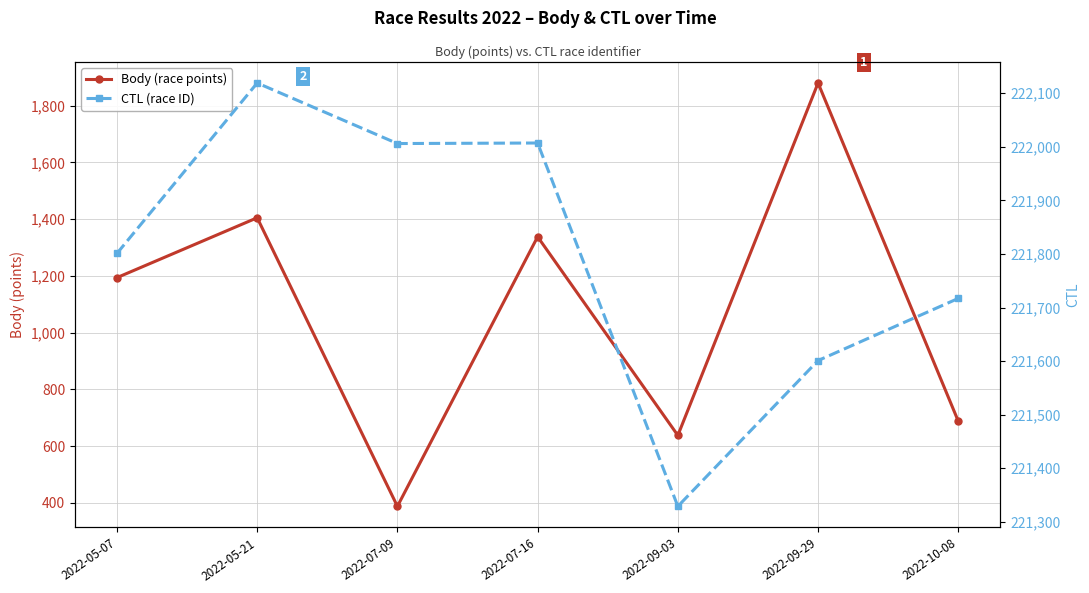

Which series has the largest total across all categories?

CTL (race ID)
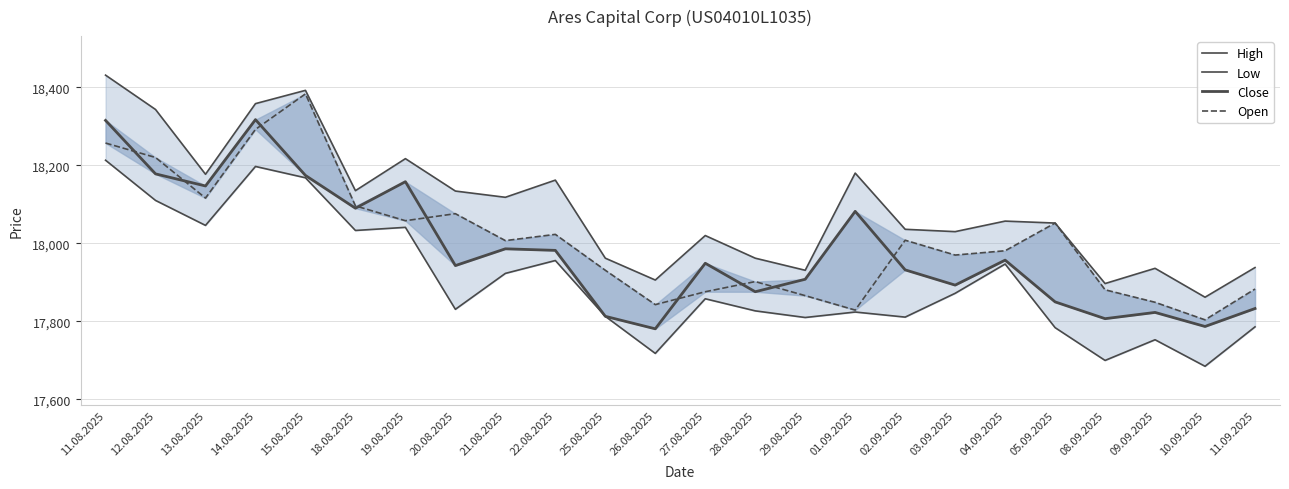

Which series has the widest spread of values?

Open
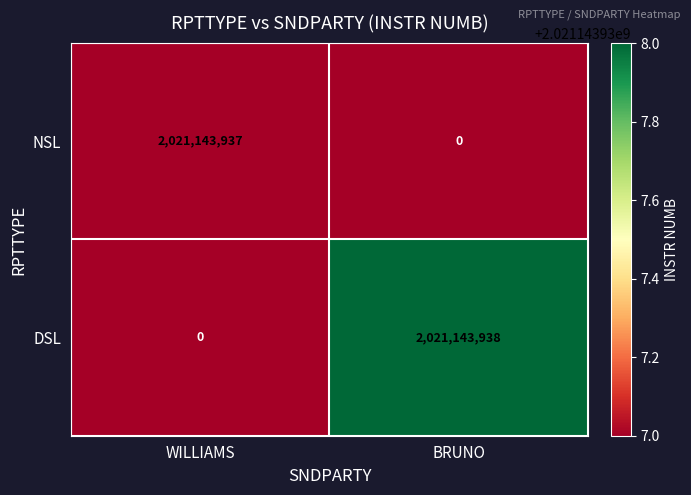

What is the maximum value shown in the chart?

2021143938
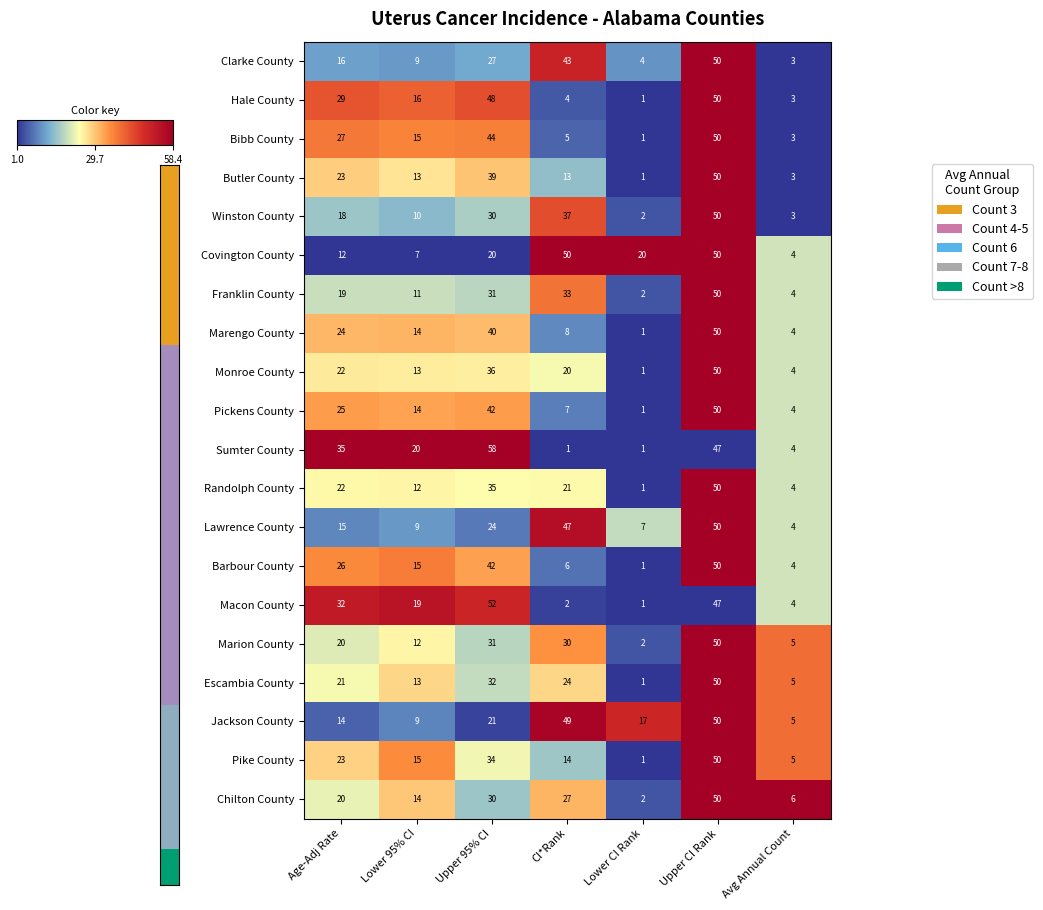

Count the number of data series in this chart.

20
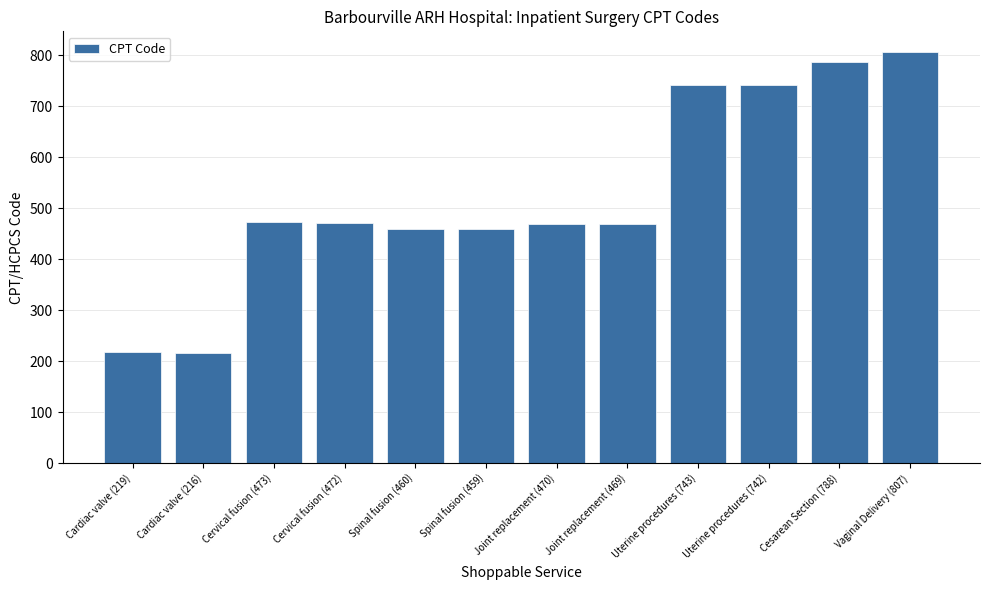

What is the change in value from Cardiac valve (216) to Uterine procedures (742)?

+526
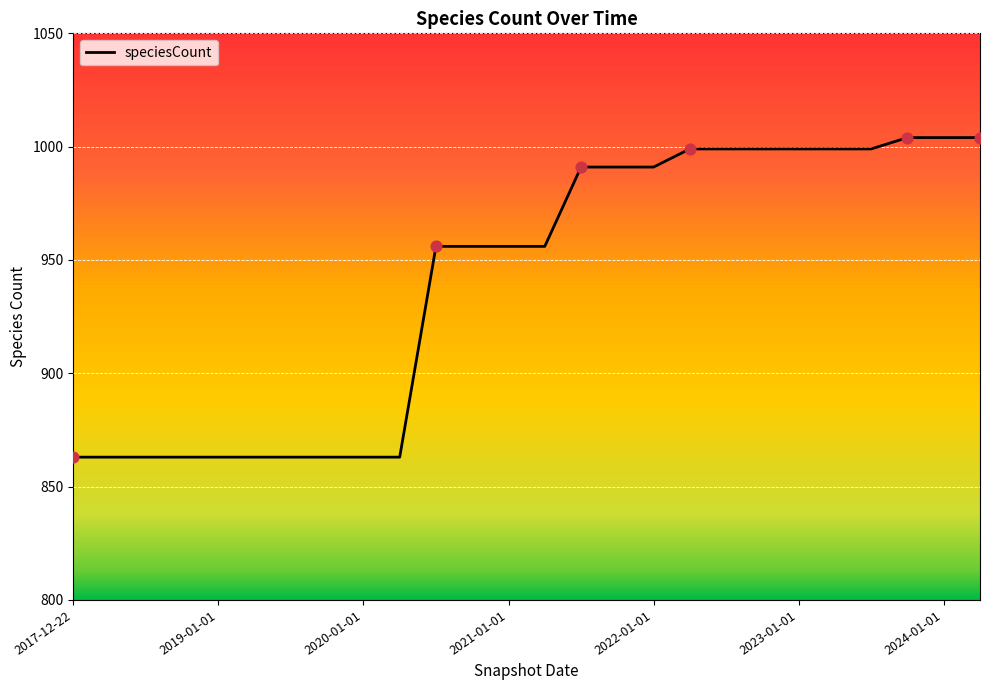

What is the smallest value displayed?

863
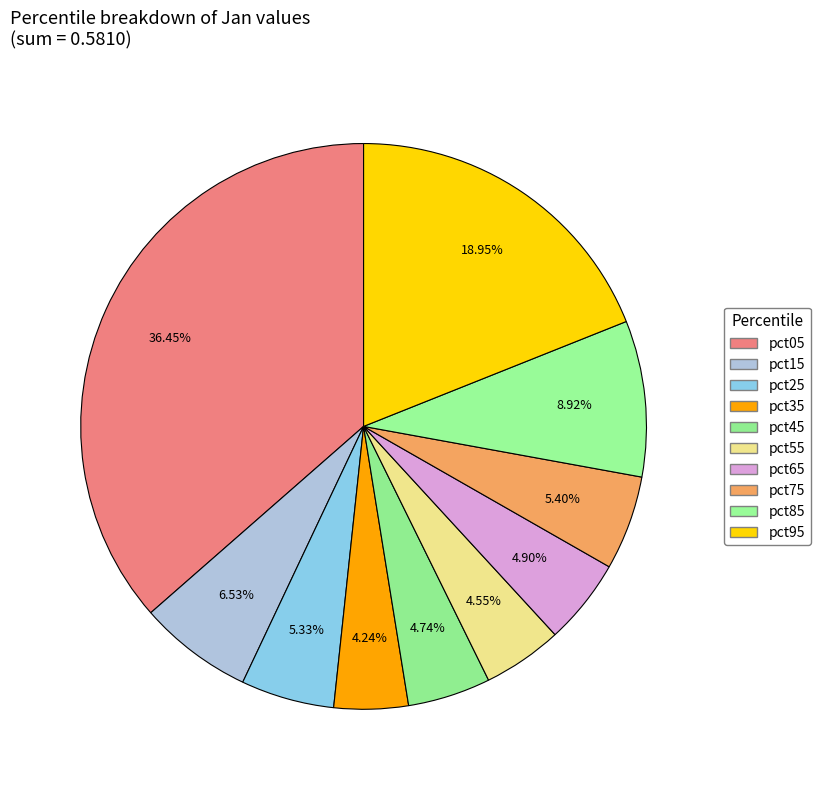

Which category has the biggest portion of the pie?

pct05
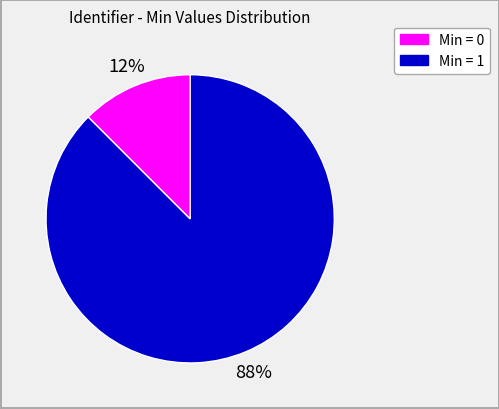

Is there any slice that represents more than half of the pie?

Yes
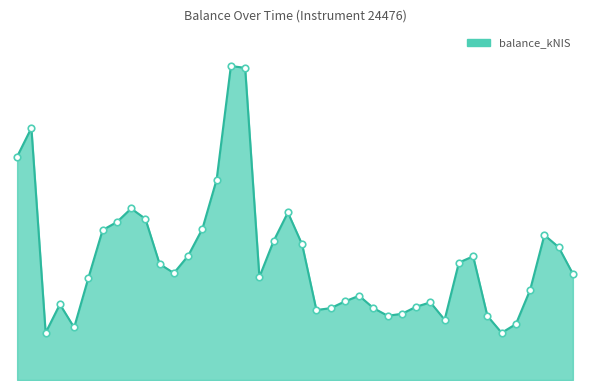

Is this an area chart (filled region under the line)?

Yes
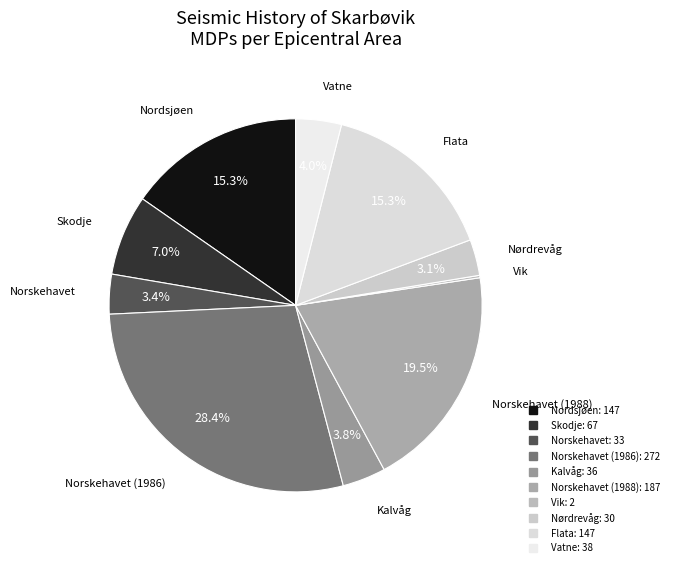

Which category has the smallest portion of the pie?

Vik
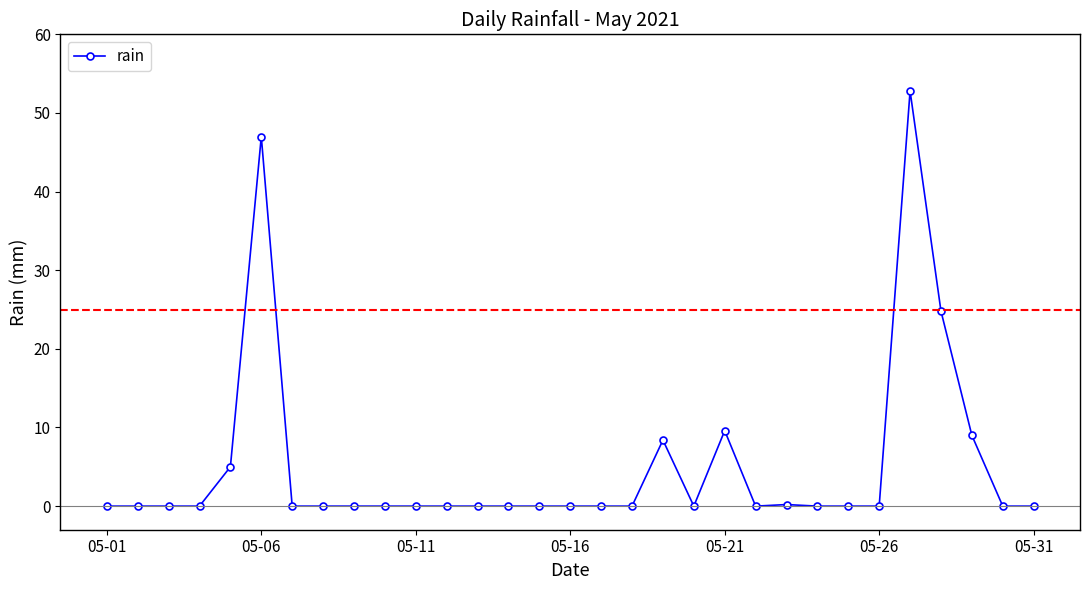

What is the greatest value displayed?

52.8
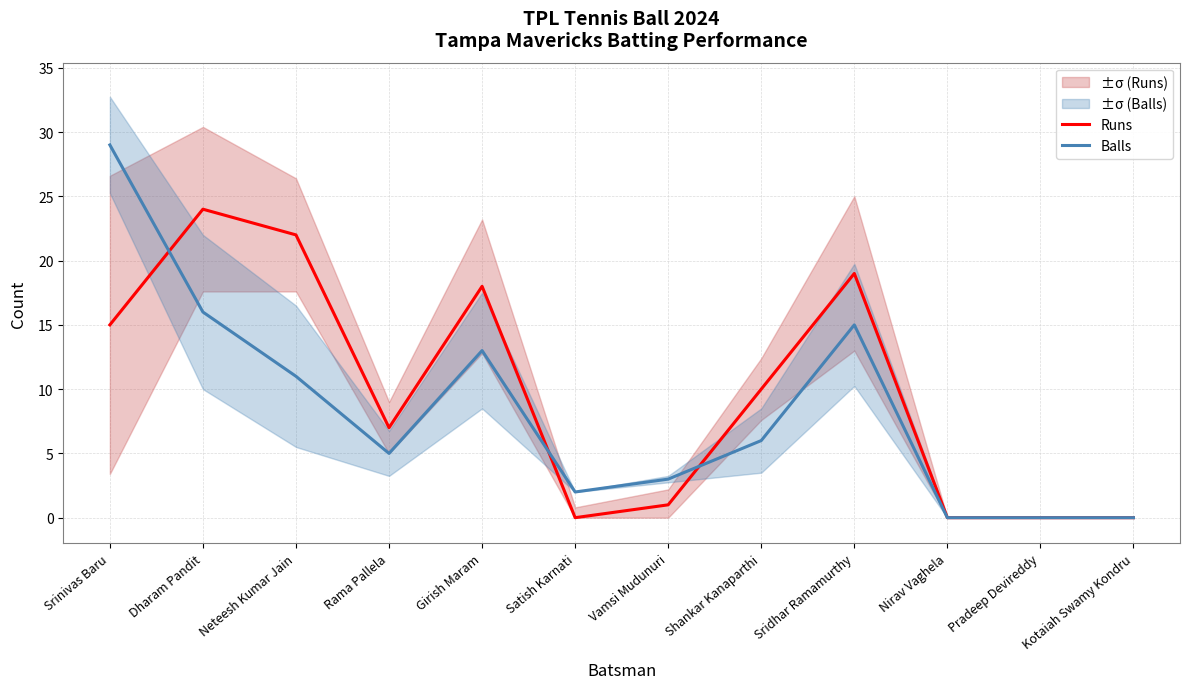

How many times do Balls and Runs cross each other?

3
----
### Task brief
Select every line in the items that contains the word "portion", treating uppercase and lowercase as different.

### Expected answer
Which category has the biggest portion of the pie?
Which category has the smallest portion of the pie?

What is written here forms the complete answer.